**Data extract:**
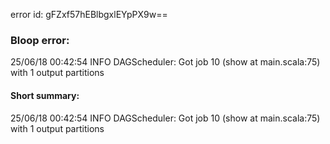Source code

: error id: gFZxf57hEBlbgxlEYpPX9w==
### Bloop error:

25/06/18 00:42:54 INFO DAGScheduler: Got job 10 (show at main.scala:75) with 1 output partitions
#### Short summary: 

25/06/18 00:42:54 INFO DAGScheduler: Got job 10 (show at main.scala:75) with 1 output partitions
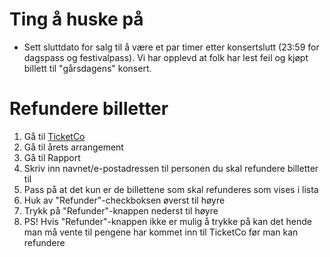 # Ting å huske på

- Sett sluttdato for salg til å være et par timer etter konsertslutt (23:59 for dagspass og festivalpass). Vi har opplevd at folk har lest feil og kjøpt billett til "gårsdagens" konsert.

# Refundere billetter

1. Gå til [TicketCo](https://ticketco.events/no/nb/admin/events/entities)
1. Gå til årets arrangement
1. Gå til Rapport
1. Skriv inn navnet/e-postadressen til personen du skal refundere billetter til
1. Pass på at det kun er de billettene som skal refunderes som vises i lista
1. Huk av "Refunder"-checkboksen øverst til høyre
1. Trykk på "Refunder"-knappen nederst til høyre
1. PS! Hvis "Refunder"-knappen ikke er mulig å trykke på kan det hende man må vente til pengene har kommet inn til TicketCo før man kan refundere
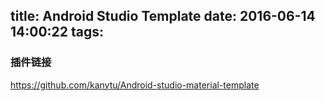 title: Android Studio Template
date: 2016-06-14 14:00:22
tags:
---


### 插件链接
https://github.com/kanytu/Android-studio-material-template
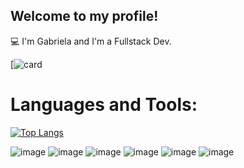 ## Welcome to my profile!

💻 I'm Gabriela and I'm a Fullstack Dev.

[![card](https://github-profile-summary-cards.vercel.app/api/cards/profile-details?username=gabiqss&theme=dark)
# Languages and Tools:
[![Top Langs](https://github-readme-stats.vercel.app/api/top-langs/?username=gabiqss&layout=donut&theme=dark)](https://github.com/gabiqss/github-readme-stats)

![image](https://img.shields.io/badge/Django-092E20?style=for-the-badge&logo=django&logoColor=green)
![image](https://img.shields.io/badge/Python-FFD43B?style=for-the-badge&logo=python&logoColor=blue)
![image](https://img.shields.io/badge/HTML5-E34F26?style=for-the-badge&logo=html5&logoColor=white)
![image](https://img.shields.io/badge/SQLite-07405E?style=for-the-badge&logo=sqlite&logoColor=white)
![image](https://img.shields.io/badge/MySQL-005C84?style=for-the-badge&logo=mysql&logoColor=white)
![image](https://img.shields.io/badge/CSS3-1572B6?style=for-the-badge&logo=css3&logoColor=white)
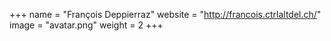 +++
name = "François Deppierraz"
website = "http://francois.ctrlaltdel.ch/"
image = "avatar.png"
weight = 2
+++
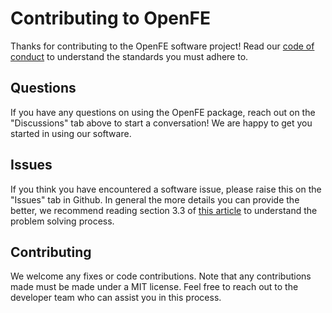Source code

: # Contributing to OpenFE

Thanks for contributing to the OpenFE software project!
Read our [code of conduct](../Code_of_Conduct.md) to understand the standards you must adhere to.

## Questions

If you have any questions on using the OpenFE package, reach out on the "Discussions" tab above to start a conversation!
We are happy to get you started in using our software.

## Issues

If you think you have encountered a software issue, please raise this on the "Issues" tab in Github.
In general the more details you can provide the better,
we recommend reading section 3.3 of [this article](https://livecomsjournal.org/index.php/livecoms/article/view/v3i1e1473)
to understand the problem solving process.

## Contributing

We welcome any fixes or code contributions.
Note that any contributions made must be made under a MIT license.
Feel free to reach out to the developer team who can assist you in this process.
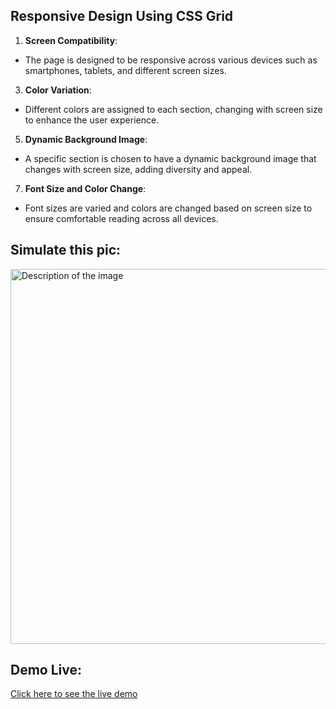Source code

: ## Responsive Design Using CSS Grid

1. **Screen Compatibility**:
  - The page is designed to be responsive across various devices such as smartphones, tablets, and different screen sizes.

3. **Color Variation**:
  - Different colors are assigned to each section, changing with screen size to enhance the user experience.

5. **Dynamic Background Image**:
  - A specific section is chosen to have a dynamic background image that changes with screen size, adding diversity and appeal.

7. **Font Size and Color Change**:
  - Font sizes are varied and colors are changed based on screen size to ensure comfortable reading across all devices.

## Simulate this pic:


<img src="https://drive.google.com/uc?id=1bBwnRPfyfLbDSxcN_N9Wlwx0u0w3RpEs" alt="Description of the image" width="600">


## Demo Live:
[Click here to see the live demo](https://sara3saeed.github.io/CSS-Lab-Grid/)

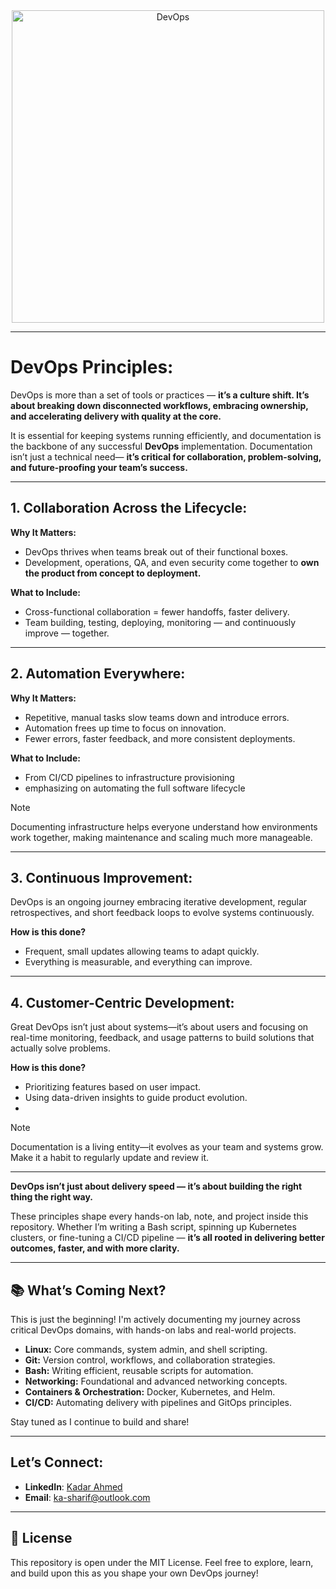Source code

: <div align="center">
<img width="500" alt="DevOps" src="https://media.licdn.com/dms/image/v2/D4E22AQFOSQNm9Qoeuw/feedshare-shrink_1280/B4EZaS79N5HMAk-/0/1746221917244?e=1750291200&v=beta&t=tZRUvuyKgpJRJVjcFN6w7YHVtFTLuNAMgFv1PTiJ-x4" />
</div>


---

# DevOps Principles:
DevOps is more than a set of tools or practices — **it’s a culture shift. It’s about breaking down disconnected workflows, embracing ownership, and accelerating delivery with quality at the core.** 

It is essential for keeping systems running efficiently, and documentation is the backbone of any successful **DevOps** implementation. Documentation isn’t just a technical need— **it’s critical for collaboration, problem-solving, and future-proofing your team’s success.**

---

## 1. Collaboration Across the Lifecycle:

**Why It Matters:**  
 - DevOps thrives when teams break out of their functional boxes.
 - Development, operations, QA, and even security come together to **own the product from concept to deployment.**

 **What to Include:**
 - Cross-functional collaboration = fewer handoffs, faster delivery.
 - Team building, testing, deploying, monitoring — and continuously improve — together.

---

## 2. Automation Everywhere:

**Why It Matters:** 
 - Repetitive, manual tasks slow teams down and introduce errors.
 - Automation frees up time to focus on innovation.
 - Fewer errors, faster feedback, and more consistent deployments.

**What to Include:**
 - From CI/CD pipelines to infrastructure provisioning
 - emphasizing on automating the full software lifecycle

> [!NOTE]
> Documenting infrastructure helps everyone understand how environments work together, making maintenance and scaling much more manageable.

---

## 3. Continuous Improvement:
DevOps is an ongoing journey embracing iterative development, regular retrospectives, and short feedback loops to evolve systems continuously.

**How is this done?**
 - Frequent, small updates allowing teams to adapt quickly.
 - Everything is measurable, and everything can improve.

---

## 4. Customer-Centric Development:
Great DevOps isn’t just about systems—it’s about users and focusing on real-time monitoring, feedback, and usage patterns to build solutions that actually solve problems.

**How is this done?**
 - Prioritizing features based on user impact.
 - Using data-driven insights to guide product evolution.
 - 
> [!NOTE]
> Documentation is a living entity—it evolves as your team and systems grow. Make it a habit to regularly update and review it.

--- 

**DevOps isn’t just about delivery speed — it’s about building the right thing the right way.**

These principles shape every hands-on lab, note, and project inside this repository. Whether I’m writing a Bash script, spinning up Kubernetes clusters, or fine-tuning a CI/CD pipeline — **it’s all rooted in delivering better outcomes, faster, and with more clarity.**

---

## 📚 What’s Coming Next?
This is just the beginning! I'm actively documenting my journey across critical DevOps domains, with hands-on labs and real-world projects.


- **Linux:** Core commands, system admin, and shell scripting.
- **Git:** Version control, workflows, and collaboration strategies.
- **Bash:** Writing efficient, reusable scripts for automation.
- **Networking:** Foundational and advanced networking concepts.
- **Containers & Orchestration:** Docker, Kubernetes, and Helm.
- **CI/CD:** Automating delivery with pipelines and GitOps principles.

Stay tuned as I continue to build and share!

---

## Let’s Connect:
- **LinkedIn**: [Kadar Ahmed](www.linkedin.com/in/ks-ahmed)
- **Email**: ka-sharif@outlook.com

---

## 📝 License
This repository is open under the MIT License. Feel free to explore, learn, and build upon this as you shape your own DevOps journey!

**What the task asks:**
In case the records contain pictures, keep those out and repeat the rest exactly.

**Response box:**
Source code

: error id: gFZxf57hEBlbgxlEYpPX9w==
### Bloop error:

25/06/18 00:42:54 INFO DAGScheduler: Got job 10 (show at main.scala:75) with 1 output partitions
#### Short summary: 

25/06/18 00:42:54 INFO DAGScheduler: Got job 10 (show at main.scala:75) with 1 output partitions
 # Ting å huske på

- Sett sluttdato for salg til å være et par timer etter konsertslutt (23:59 for dagspass og festivalpass). Vi har opplevd at folk har lest feil og kjøpt billett til "gårsdagens" konsert.

# Refundere billetter

1. Gå til [TicketCo](https://ticketco.events/no/nb/admin/events/entities)
1. Gå til årets arrangement
1. Gå til Rapport
1. Skriv inn navnet/e-postadressen til personen du skal refundere billetter til
1. Pass på at det kun er de billettene som skal refunderes som vises i lista
1. Huk av "Refunder"-checkboksen øverst til høyre
1. Trykk på "Refunder"-knappen nederst til høyre
1. PS! Hvis "Refunder"-knappen ikke er mulig å trykke på kan det hende man må vente til pengene har kommet inn til TicketCo før man kan refundere
 title: Android Studio Template
date: 2016-06-14 14:00:22
tags:
---


### 插件链接
https://github.com/kanytu/Android-studio-material-template
 ## Welcome to my profile!

💻 I'm Gabriela and I'm a Fullstack Dev.

[![card](https://github-profile-summary-cards.vercel.app/api/cards/profile-details?username=gabiqss&theme=dark)
# Languages and Tools:
[![Top Langs](https://github-readme-stats.vercel.app/api/top-langs/?username=gabiqss&layout=donut&theme=dark)](https://github.com/gabiqss/github-readme-stats)

![image](https://img.shields.io/badge/Django-092E20?style=for-the-badge&logo=django&logoColor=green)
![image](https://img.shields.io/badge/Python-FFD43B?style=for-the-badge&logo=python&logoColor=blue)
![image](https://img.shields.io/badge/HTML5-E34F26?style=for-the-badge&logo=html5&logoColor=white)
![image](https://img.shields.io/badge/SQLite-07405E?style=for-the-badge&logo=sqlite&logoColor=white)
![image](https://img.shields.io/badge/MySQL-005C84?style=for-the-badge&logo=mysql&logoColor=white)
![image](https://img.shields.io/badge/CSS3-1572B6?style=for-the-badge&logo=css3&logoColor=white)
 +++
name = "François Deppierraz"
website = "http://francois.ctrlaltdel.ch/"
image = "avatar.png"
weight = 2
+++
Source code

: # Contributing to OpenFE

Thanks for contributing to the OpenFE software project!
Read our [code of conduct](../Code_of_Conduct.md) to understand the standards you must adhere to.

## Questions

If you have any questions on using the OpenFE package, reach out on the "Discussions" tab above to start a conversation!
We are happy to get you started in using our software.

## Issues

If you think you have encountered a software issue, please raise this on the "Issues" tab in Github.
In general the more details you can provide the better,
we recommend reading section 3.3 of [this article](https://livecomsjournal.org/index.php/livecoms/article/view/v3i1e1473)
to understand the problem solving process.

## Contributing

We welcome any fixes or code contributions.
Note that any contributions made must be made under a MIT license.
Feel free to reach out to the developer team who can assist you in this process.
Source code

: ## Responsive Design Using CSS Grid

1. **Screen Compatibility**:
  - The page is designed to be responsive across various devices such as smartphones, tablets, and different screen sizes.

3. **Color Variation**:
  - Different colors are assigned to each section, changing with screen size to enhance the user experience.

5. **Dynamic Background Image**:
  - A specific section is chosen to have a dynamic background image that changes with screen size, adding diversity and appeal.

7. **Font Size and Color Change**:
  - Font sizes are varied and colors are changed based on screen size to ensure comfortable reading across all devices.

## Simulate this pic:


<img src="https://drive.google.com/uc?id=1bBwnRPfyfLbDSxcN_N9Wlwx0u0w3RpEs" alt="Description of the image" width="600">


## Demo Live:
[Click here to see the live demo](https://sara3saeed.github.io/CSS-Lab-Grid/)

Source code

: <div align="center">
<img width="500" alt="DevOps" src="https://media.licdn.com/dms/image/v2/D4E22AQFOSQNm9Qoeuw/feedshare-shrink_1280/B4EZaS79N5HMAk-/0/1746221917244?e=1750291200&v=beta&t=tZRUvuyKgpJRJVjcFN6w7YHVtFTLuNAMgFv1PTiJ-x4" />
</div>


---

# DevOps Principles:
DevOps is more than a set of tools or practices — **it’s a culture shift. It’s about breaking down disconnected workflows, embracing ownership, and accelerating delivery with quality at the core.** 

It is essential for keeping systems running efficiently, and documentation is the backbone of any successful **DevOps** implementation. Documentation isn’t just a technical need— **it’s critical for collaboration, problem-solving, and future-proofing your team’s success.**

---

## 1. Collaboration Across the Lifecycle:

**Why It Matters:**  
 - DevOps thrives when teams break out of their functional boxes.
 - Development, operations, QA, and even security come together to **own the product from concept to deployment.**

 **What to Include:**
 - Cross-functional collaboration = fewer handoffs, faster delivery.
 - Team building, testing, deploying, monitoring — and continuously improve — together.

---

## 2. Automation Everywhere:

**Why It Matters:** 
 - Repetitive, manual tasks slow teams down and introduce errors.
 - Automation frees up time to focus on innovation.
 - Fewer errors, faster feedback, and more consistent deployments.

**What to Include:**
 - From CI/CD pipelines to infrastructure provisioning
 - emphasizing on automating the full software lifecycle

> [!NOTE]
> Documenting infrastructure helps everyone understand how environments work together, making maintenance and scaling much more manageable.

---

## 3. Continuous Improvement:
DevOps is an ongoing journey embracing iterative development, regular retrospectives, and short feedback loops to evolve systems continuously.

**How is this done?**
 - Frequent, small updates allowing teams to adapt quickly.
 - Everything is measurable, and everything can improve.

---

## 4. Customer-Centric Development:
Great DevOps isn’t just about systems—it’s about users and focusing on real-time monitoring, feedback, and usage patterns to build solutions that actually solve problems.

**How is this done?**
 - Prioritizing features based on user impact.
 - Using data-driven insights to guide product evolution.
 - 
> [!NOTE]
> Documentation is a living entity—it evolves as your team and systems grow. Make it a habit to regularly update and review it.

--- 

**DevOps isn’t just about delivery speed — it’s about building the right thing the right way.**

These principles shape every hands-on lab, note, and project inside this repository. Whether I’m writing a Bash script, spinning up Kubernetes clusters, or fine-tuning a CI/CD pipeline — **it’s all rooted in delivering better outcomes, faster, and with more clarity.**

---

## 📚 What’s Coming Next?
This is just the beginning! I'm actively documenting my journey across critical DevOps domains, with hands-on labs and real-world projects.


- **Linux:** Core commands, system admin, and shell scripting.
- **Git:** Version control, workflows, and collaboration strategies.
- **Bash:** Writing efficient, reusable scripts for automation.
- **Networking:** Foundational and advanced networking concepts.
- **Containers & Orchestration:** Docker, Kubernetes, and Helm.
- **CI/CD:** Automating delivery with pipelines and GitOps principles.

Stay tuned as I continue to build and share!

---

## Let’s Connect:
- **LinkedIn**: [Kadar Ahmed](www.linkedin.com/in/ks-ahmed)
- **Email**: ka-sharif@outlook.com

---

## 📝 License
This repository is open under the MIT License. Feel free to explore, learn, and build upon this as you shape your own DevOps journey!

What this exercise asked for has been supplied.